[[ Supplied information open ]]

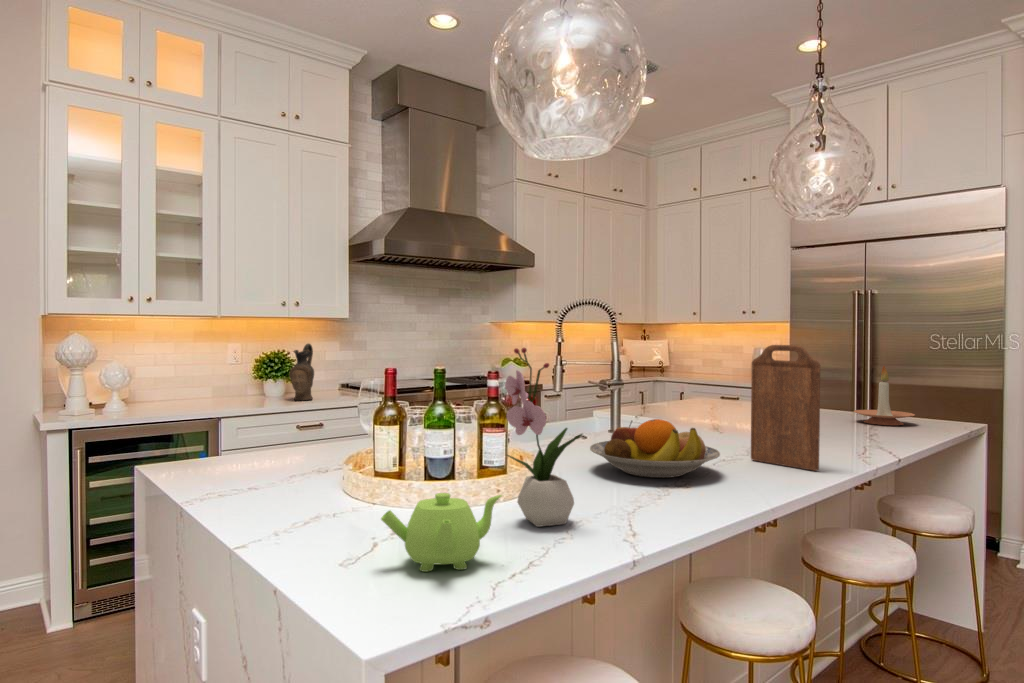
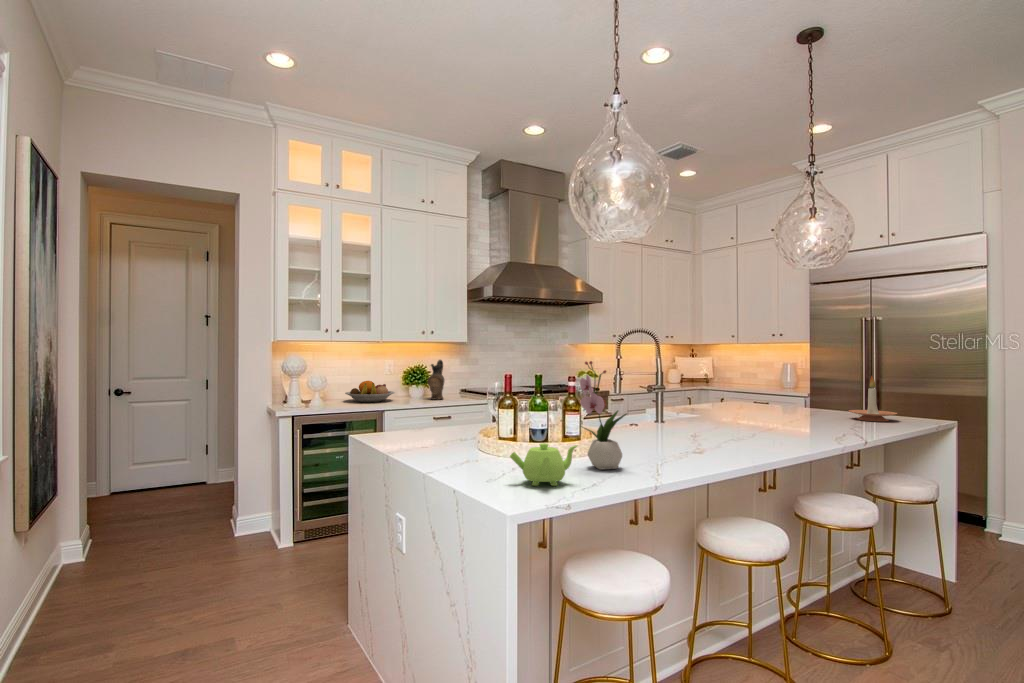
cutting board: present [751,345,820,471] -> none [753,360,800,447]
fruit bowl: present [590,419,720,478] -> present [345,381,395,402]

[[ Supplied information closed ]]
[[ Supplied information open ]]

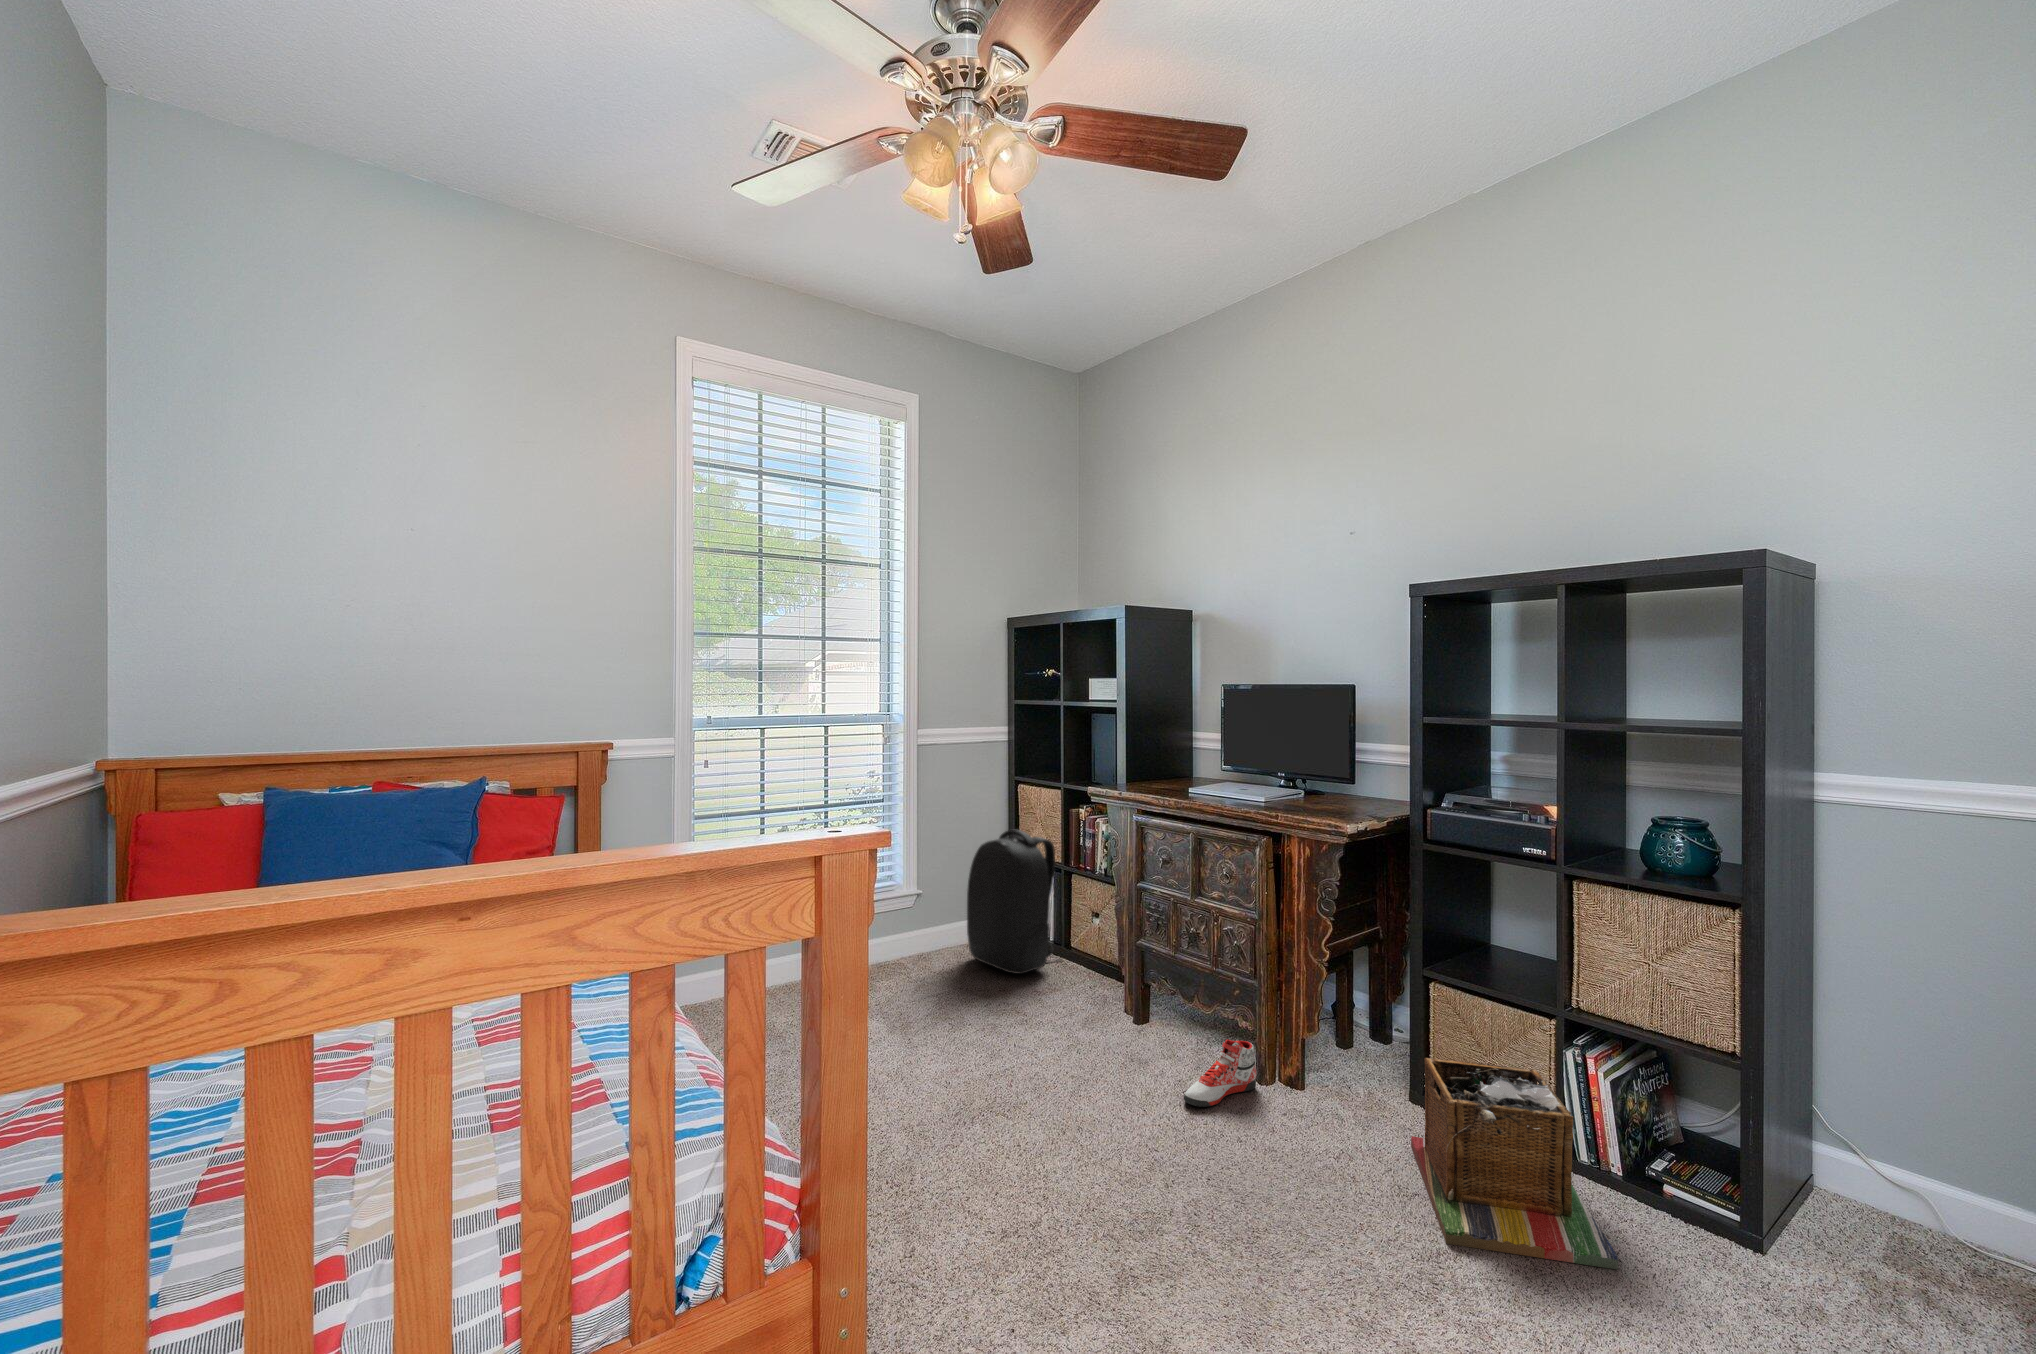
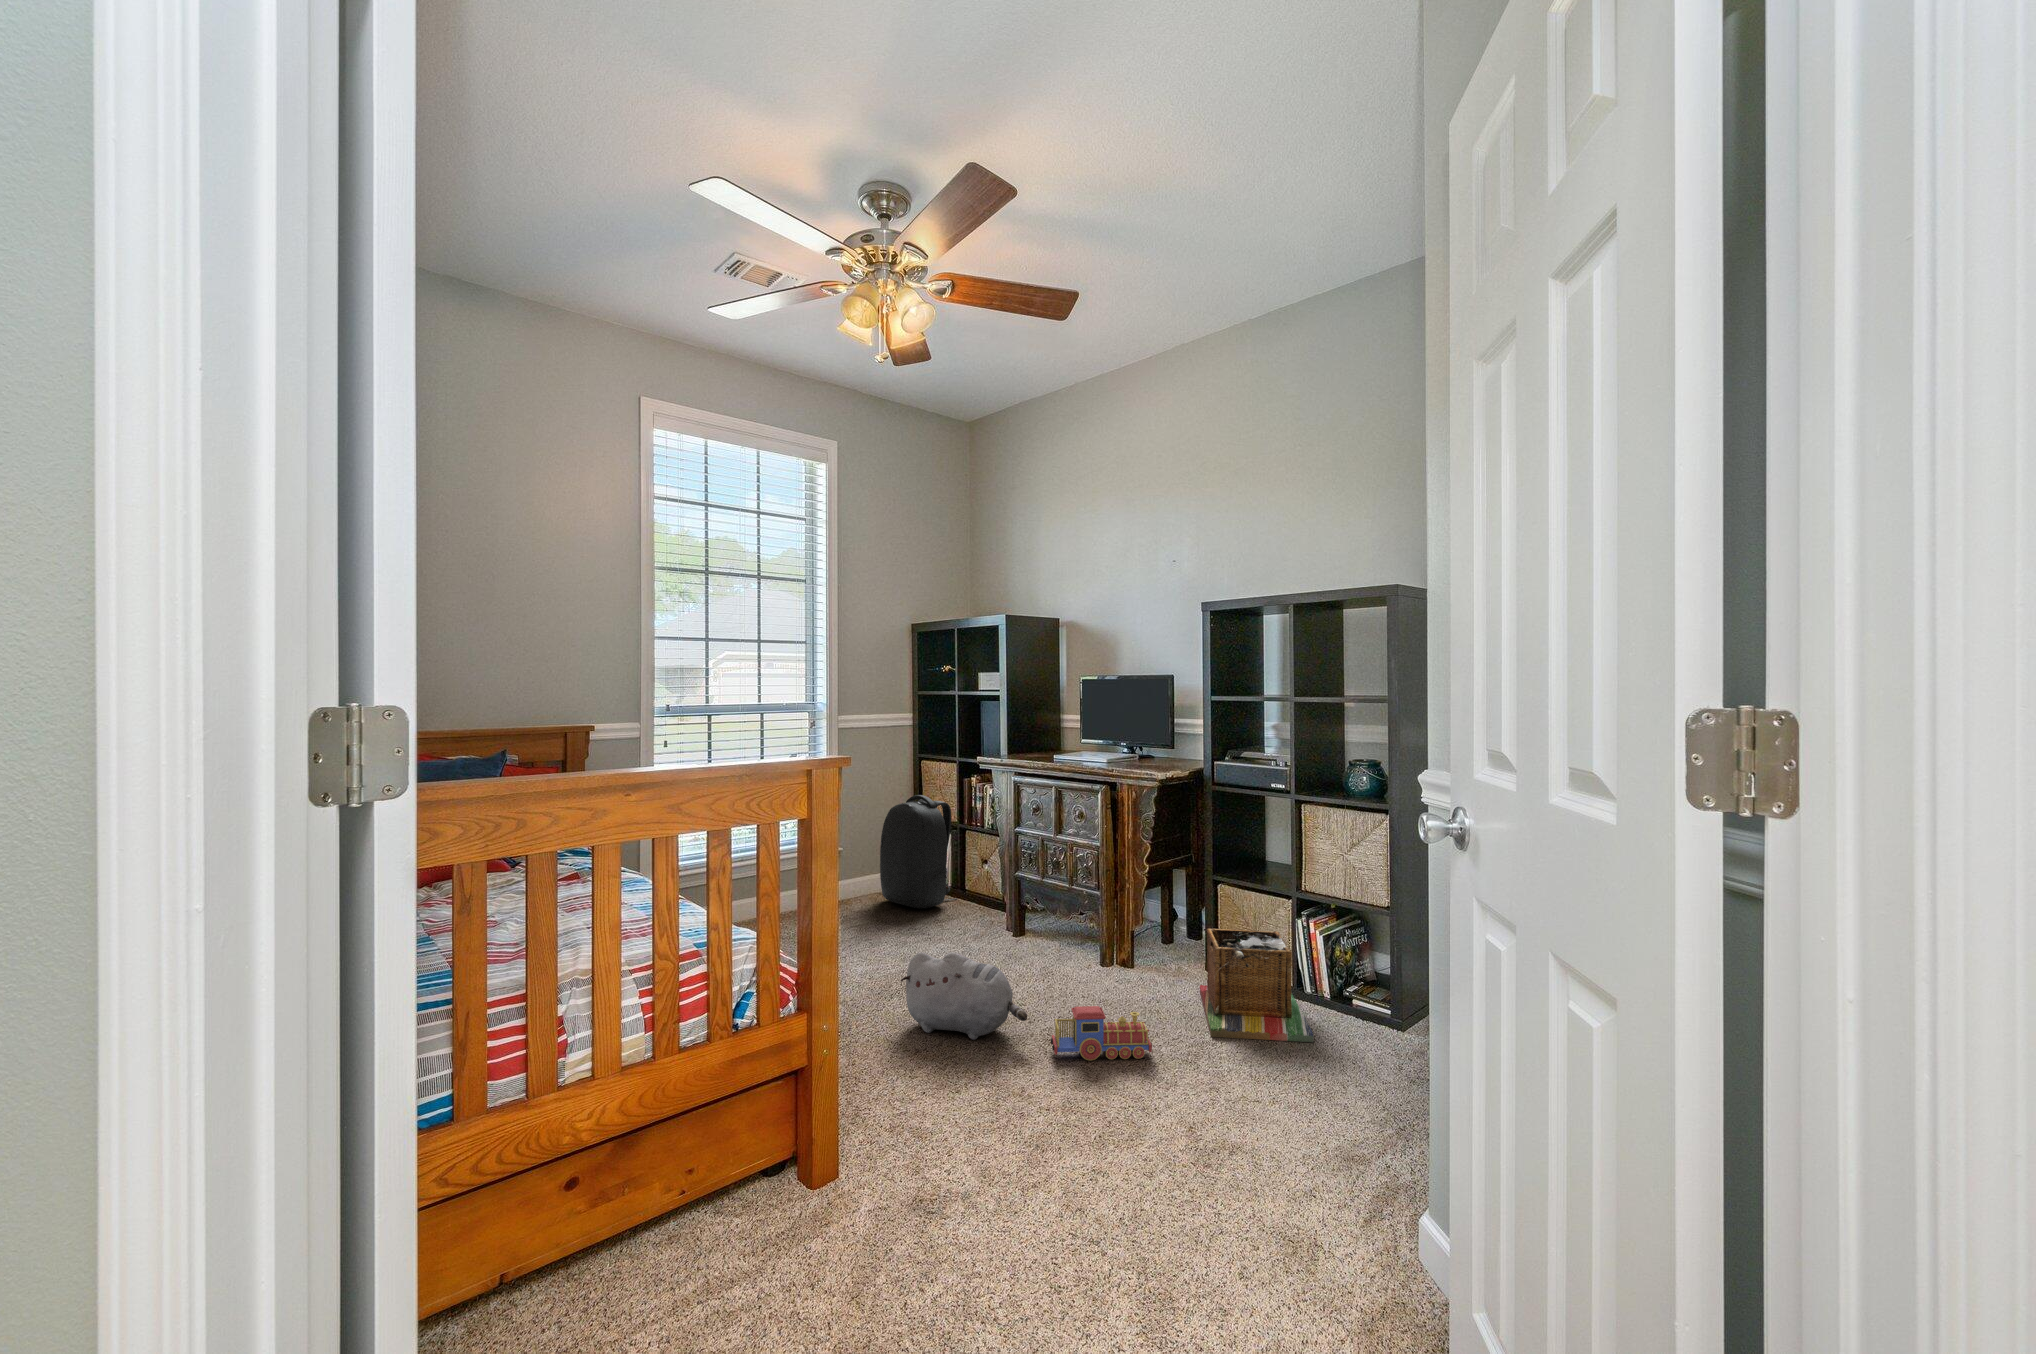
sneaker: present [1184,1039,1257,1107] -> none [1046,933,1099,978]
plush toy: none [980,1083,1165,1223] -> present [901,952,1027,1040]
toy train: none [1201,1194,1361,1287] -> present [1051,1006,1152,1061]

[[ Supplied information closed ]]

Directive:
Among the lines above, find the ones containing "none" and copy them.

Your response:
cutting board: present [751,345,820,471] -> none [753,360,800,447]
sneaker: present [1184,1039,1257,1107] -> none [1046,933,1099,978]
plush toy: none [980,1083,1165,1223] -> present [901,952,1027,1040]
toy train: none [1201,1194,1361,1287] -> present [1051,1006,1152,1061]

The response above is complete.